Also, a few files are always written to the &PH& directory and they also contain the above data.

We are banging our heads on this, and want to know if anyone has seen this? Any ideas of where to look for the issue, logs or parameters that might help us figure out why this is stalling? Any thoughts or comments or ideas on how to trouble shoot this would be so helpful, thanks in advance for your comments or suggestions! - Beth
chulett
Charter Member
Charter Member
Posts: 43085
Joined: Tue Nov 12, 2002 4:34 pm
Location: Denver, CO

Post by chulett »

Welcome!

First I want to note that I've edited your post to replace all occurrences of "sequential job" with "sequence job" as that is the proper terminology. Secondly, which part of the process "stalls" - the parallel job? What do you do in that case, kill it? And does that also abort the Sequence job? Wondering why you are resetting it. Also curious what errors, if any, are in the Parallel job's log?
-craig

"You can never have too many knives" -- Logan Nine Fingers
eanolan
Premium Member
Premium Member
Posts: 4
Joined: Thu Aug 13, 2015 9:23 am

Post by eanolan »

Hi, thanks for editing that for clarity.

Secondly, which part of the process "stalls" - the parallel job? -- The job stalls in completing processing the file. The Sequence job and parallel sit at a status of running for hours and after we monitor the files in the output and see that neither the output file or exception file are growing, and no calls are being made to the back-end from the webservice we stop the job.

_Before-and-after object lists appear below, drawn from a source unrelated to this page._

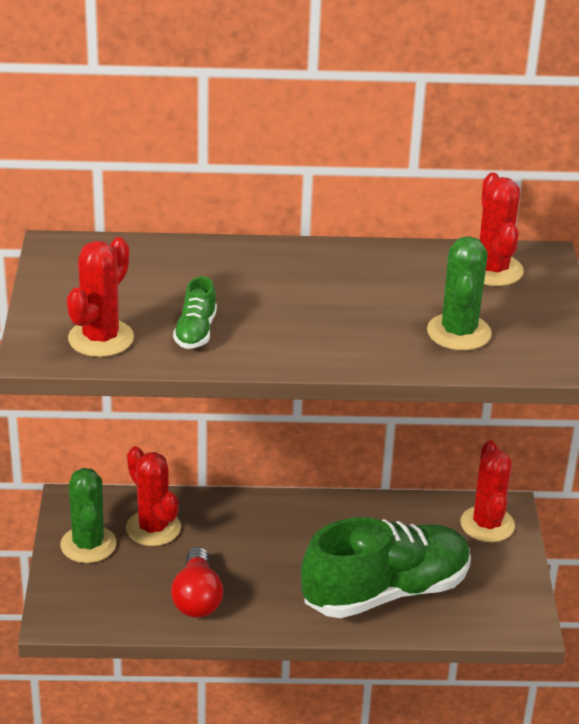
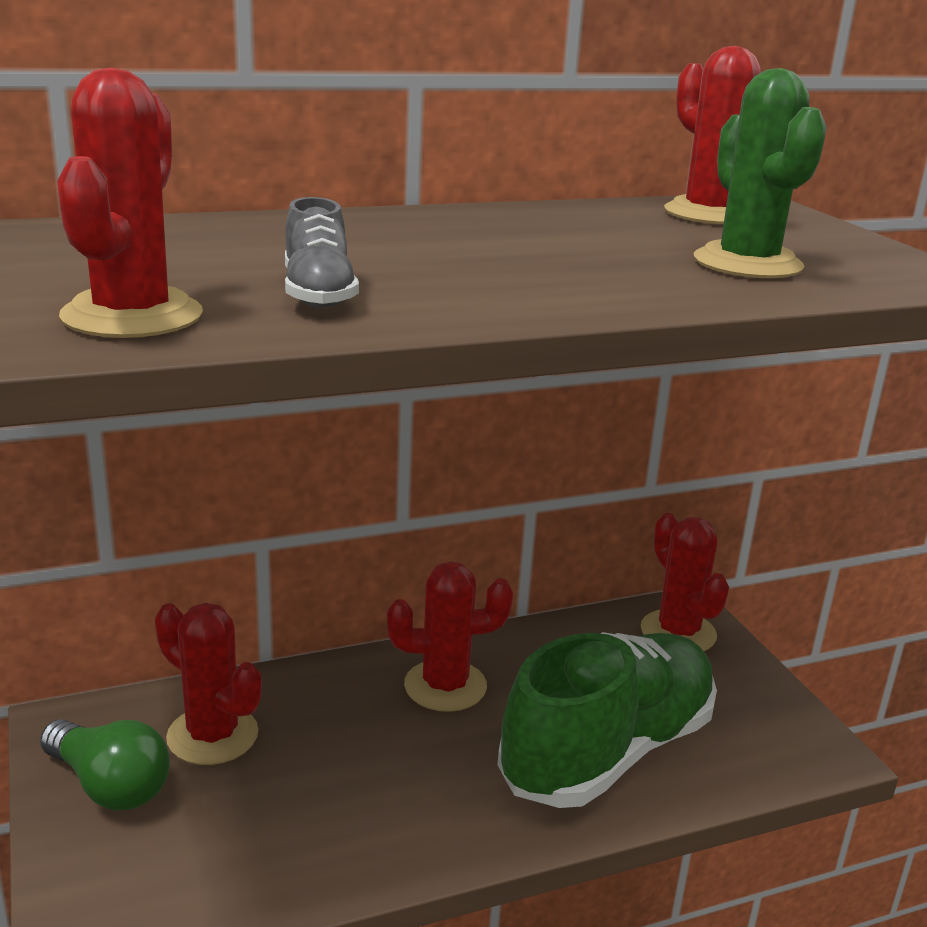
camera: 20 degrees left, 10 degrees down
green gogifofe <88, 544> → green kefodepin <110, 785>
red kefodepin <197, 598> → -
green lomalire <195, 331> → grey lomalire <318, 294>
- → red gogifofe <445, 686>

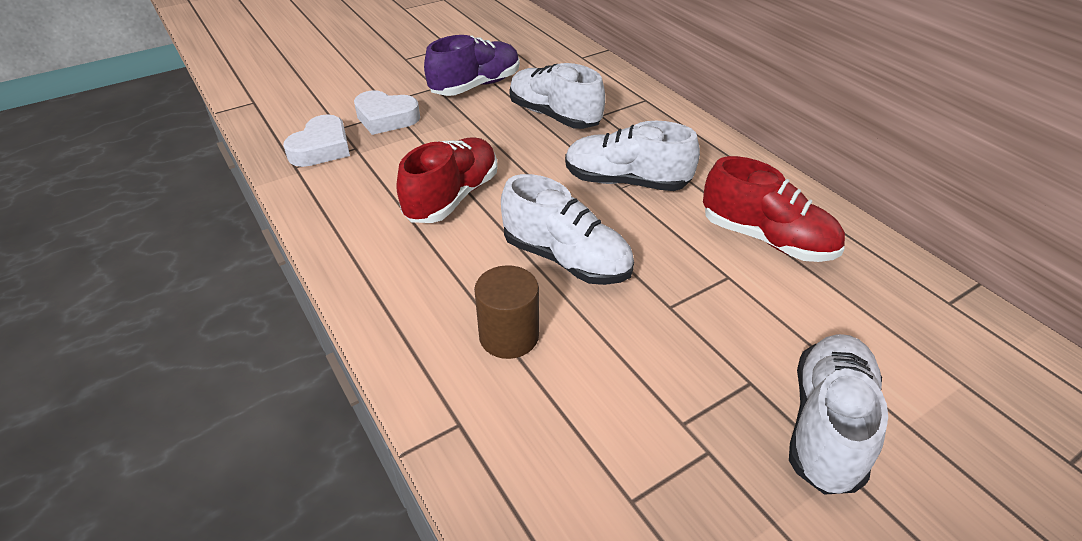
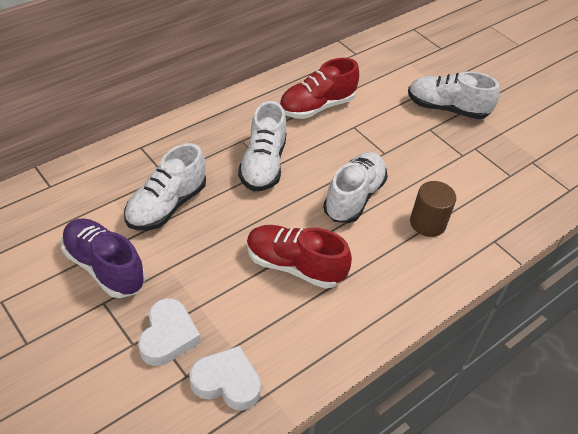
camera: 100 degrees left, 5 degrees up
red lomalire <766, 239> → red lomalire <316, 107>, 150 degrees counterclockwise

What do you do in that case, kill it? Yes we reset to get the from prevoius run and then recompile the jobs

And does that also abort the Sequence job? We stop the sequence job first and that aborts the parallel job

Wondering why you are resetting it -- we reset because we can see from monitoring that nothing is actually running even though the job status says running

Also curious what errors, if any, are in the Parallel job's log? No errors that is what is driving me crazy. It just acts as if it's running no warnings, no errors, and unfortunately parallel jobs don't have the from previous run

Thanks!
chulett
Charter Member
Charter Member
Posts: 43085
Joined: Tue Nov 12, 2002 4:34 pm
Location: Denver, CO

Post by chulett »

First I'd suggest you not worry about the Sequence job and its phantoms at the moment. It is waiting for the Parallel job to complete so that's normal behaviour. Concentrate on the Parallel job... and my first suspicion would fall on the webservice call, especially since it seems to be volume related. Are you certain that the service you are calling can handle large volumes or a large number of continuous calls to it? Hopefully others can chime in on ways to determine or help test that.

Also I don't recall ever seeing a need to recompile anything in Production, resetting after an abort should be sufficient... or have you found something that requires you to recompile them? More of a curiosity than anything.
-craig

"You can never have too many knives" -- Logan Nine Fingers
eanolan
Premium Member
Premium Member
Posts: 4
Joined: Thu Aug 13, 2015 9:23 am

Post by eanolan »

Just wanted to put a solution in this post as it maybe helpful to others.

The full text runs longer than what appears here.